Antoine Bechara, Antonio Damasio and colleagues highlighted this role of emotions in implementing rational decisions (“Deciding advantageously before knowing the advantageous strategy“, Science, 275, pp.293 – 1295, 1997). Further, John Allman, an eminent neurobiologist from Caltech, has been pinning down the role of the Von Economo Neurons (VENs) of the anterior cingulate cortex in providing humans with a system for quick and intuitive behavior in the face of uncertain ever-changing conditions. This work stresses that in complex situations involving fast intuitive assessments, such as day-trading, fast intuitions are melded with slower, deliberative judgments (e.g. “Intuition and autism: a possible role for Von Economo neurons“, Trends in Cognitive Sciences, Volume 9, Issue 8, pp. 367-373, 2005), whereby emotions are best viewed as informational inputs serving deliberative processes. Consistent with this view, recent studies on decision making under uncertainty has revealed the amygdala and the anterior insula to provide uncertainty signals. See, e.g., the paper by Wofram Schultz and colleagues “Explicit neural signals reflecting reward uncertainty” in Philosophical transactions of the Royal Society of London. Series B, Biological sciences, 363(1511), pp. 3801-11 (2008); or the one by Tania Singer and colleagues “A common role of insula in feelings, empathy and uncertainty” in Trends in Cognitive Neurosocience, 13: pp. 334-340 (2009). A famous paper by J Coates and J Herbert, “Endogenous steroids and financial risk taking on a London trading floor” (PNAS, 105(16) pp. 6167–6172, 2008), helps pinning down the nature of these uncertainty signals: these may be relayed to the neural structures involved in decision making through neuropharmacological signals. For instance cortisol, which has receptors in the insula and the amygdala, would signal market risk in the brain.
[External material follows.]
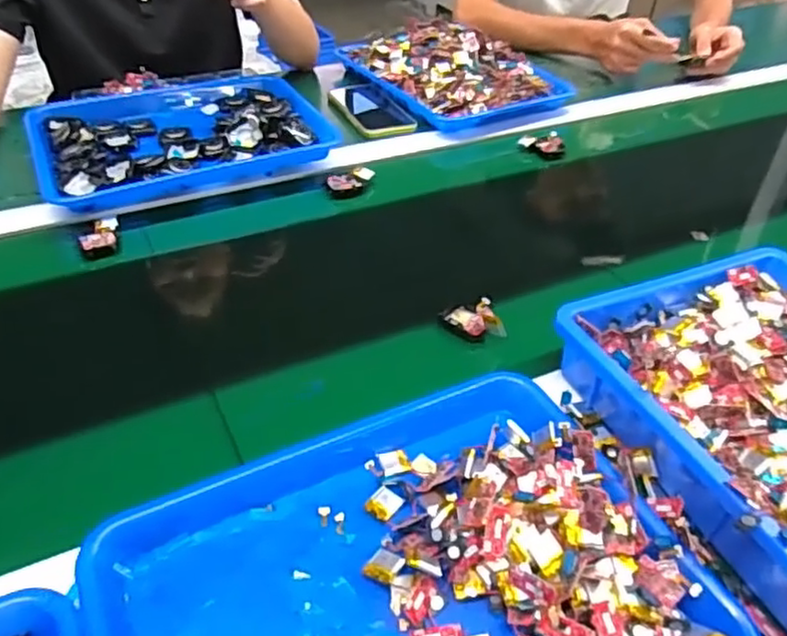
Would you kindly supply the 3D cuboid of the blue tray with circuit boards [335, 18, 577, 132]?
[{"bbox_3d":[0.086,-0.376,0.988,0.225,0.061,0.300,-22,48,-26],"label":"blue tray with circuit boards"}]

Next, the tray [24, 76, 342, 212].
[{"bbox_3d":[-0.263,-0.232,0.818,0.325,0.047,0.260,-17,46,-22],"label":"tray"}]

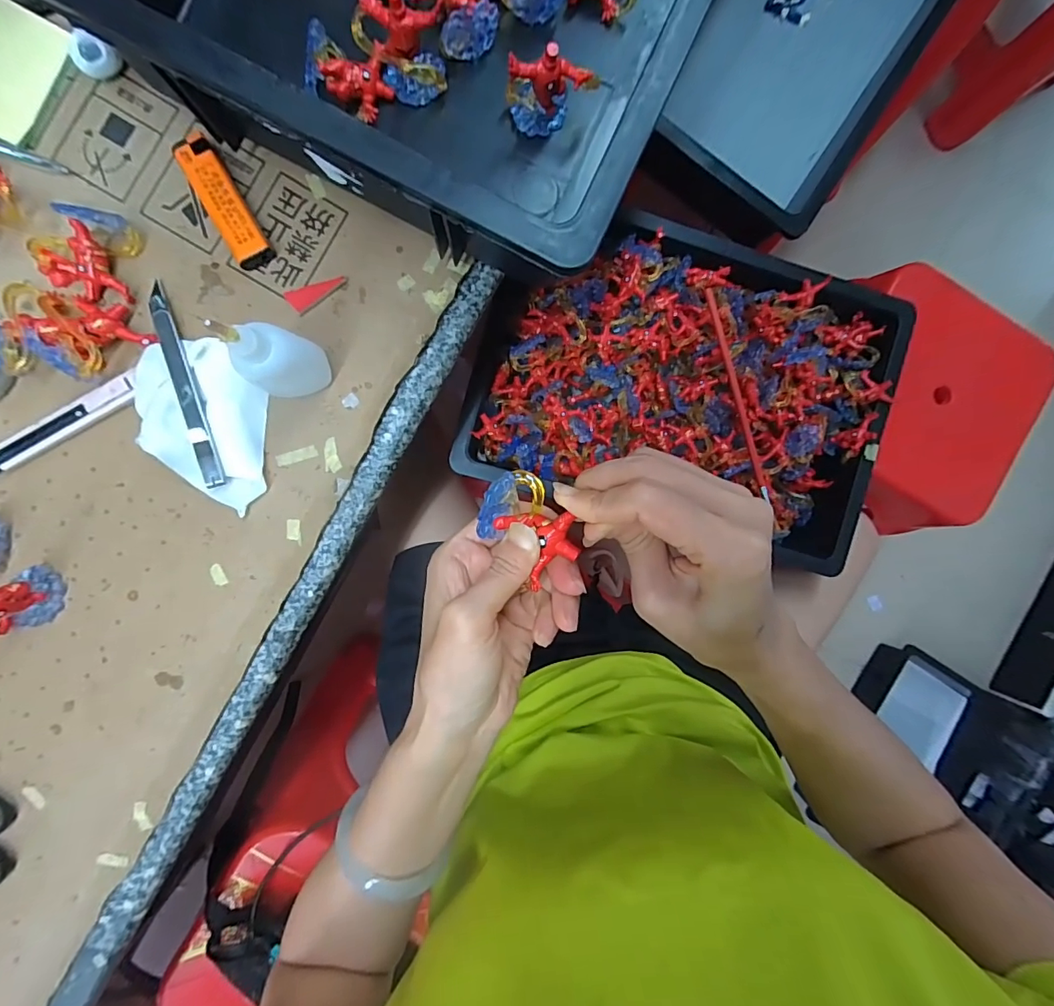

All this suggests that emotions are key information providers when deciding under uncertainty. They make us tuned to our environment. Actually, in some contexts of fast and intuitive decision-making in the face of unstable (high vol) conditions, one expects that the stronger the emotional uncertainty signals of the day-trader, the higher the performance. To be more specific, I would not be surprised that for a trader “in the zone” at a particular point in time, the light pattern of “EmoBow” (the object displaying a moving light pattern to illustrate the user’s mood) reach a deep red. Shall one conclude that the trader is too aroused emotionally at that moment, and hence should take a deep breath? Or merely that he has achieved a state of focus that intense, that all the relevant stimuli in his environment are integrated as emotional inputs? In the second scenario, stopping the decision process is like stopping a high-speed driver in the middle of the race.